What is being asked: Report each line of the records below that holds the word "information".

Stored data entries
________________________________________
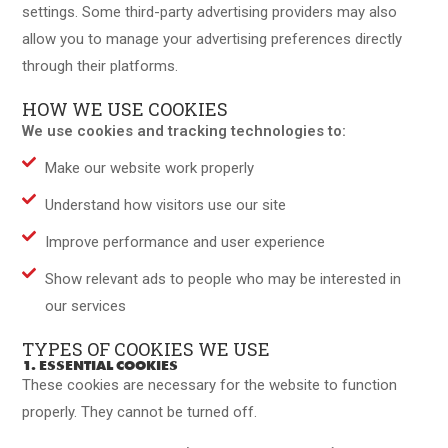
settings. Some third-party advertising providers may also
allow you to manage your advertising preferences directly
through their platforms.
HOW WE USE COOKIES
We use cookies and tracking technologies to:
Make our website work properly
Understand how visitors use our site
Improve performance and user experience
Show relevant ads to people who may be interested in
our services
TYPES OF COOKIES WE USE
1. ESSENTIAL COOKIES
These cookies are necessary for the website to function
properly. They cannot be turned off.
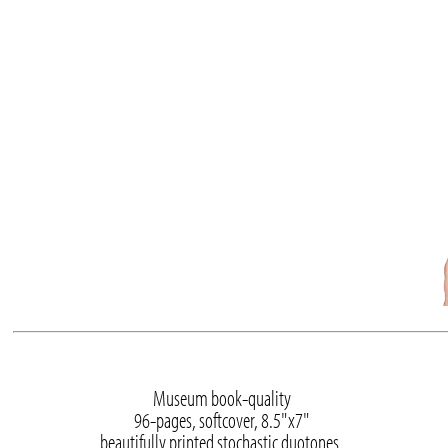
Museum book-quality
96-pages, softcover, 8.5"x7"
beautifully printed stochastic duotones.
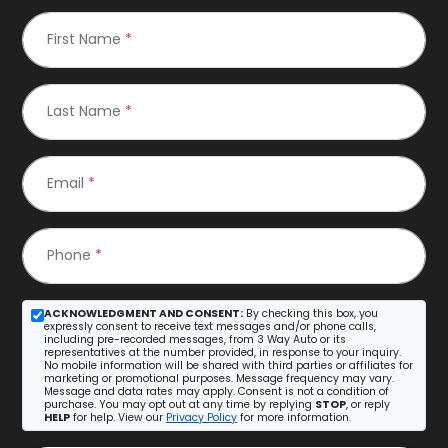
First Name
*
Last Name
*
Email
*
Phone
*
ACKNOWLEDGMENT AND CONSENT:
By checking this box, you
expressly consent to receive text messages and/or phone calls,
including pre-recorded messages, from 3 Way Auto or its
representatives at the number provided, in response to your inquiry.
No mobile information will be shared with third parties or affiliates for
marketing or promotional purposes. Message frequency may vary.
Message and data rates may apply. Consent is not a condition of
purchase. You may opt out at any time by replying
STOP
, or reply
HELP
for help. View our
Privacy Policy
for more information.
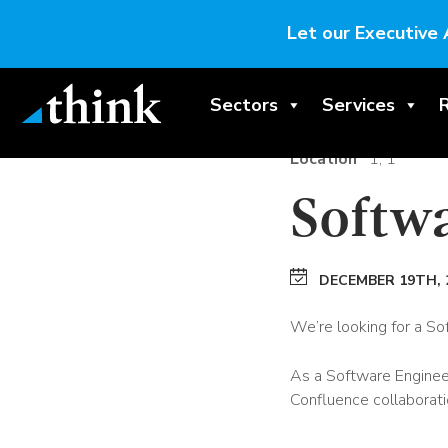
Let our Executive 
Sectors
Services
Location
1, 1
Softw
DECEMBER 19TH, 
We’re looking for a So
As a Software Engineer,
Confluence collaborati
________________________________________
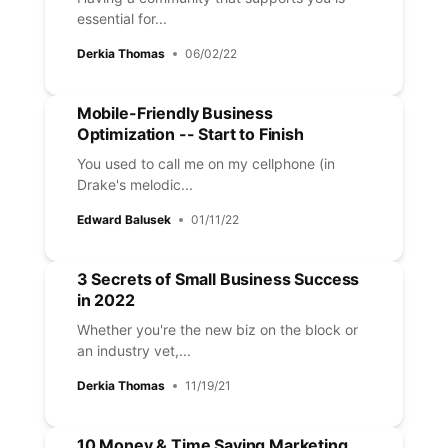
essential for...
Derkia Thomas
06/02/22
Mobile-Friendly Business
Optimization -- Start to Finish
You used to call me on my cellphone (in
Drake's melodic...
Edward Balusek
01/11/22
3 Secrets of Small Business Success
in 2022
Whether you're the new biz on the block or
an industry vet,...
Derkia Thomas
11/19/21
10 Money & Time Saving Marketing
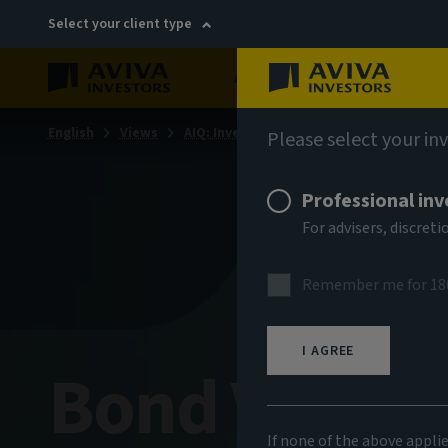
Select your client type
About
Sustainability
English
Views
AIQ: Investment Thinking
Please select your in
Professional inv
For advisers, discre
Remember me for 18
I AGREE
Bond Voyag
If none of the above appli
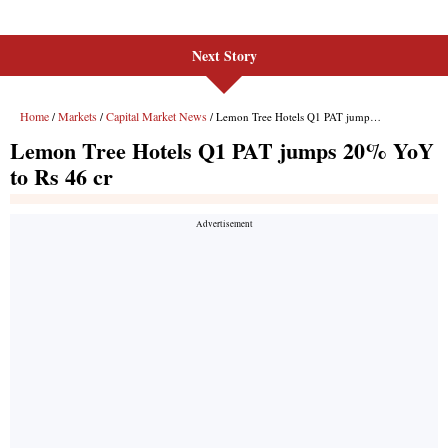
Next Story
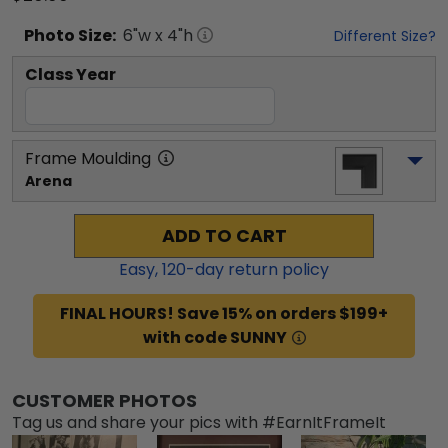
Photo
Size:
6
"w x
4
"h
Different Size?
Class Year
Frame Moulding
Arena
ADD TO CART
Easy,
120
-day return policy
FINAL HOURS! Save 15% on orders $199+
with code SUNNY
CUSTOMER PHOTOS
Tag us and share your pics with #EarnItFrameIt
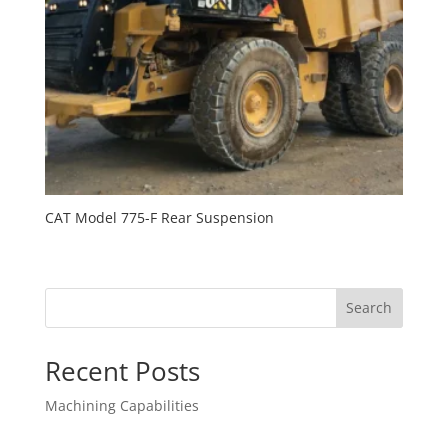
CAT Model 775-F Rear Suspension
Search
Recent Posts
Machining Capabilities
________________________________________
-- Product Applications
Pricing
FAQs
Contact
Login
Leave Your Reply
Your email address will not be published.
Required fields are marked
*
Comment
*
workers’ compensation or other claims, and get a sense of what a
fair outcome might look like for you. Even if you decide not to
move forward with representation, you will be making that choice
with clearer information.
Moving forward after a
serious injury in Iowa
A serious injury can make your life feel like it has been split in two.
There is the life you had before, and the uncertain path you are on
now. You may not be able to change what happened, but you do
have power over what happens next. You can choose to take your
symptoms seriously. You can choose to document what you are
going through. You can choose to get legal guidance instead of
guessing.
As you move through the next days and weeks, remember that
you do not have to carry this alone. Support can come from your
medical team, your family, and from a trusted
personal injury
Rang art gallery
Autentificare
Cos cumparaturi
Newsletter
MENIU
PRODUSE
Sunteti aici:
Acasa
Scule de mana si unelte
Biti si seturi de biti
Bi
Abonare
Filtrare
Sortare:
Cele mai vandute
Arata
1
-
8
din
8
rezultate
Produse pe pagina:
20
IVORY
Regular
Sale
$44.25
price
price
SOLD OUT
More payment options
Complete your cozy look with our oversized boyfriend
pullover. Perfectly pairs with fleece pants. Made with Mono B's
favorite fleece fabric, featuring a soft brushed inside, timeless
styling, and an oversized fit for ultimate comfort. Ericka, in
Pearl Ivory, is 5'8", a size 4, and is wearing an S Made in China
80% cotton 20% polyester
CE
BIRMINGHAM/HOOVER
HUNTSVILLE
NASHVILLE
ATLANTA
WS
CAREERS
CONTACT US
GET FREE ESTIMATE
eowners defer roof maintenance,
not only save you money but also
________________________________________
Task solution:
No mobile information will be shared with third parties or affiliates for
for more information.
with clearer information.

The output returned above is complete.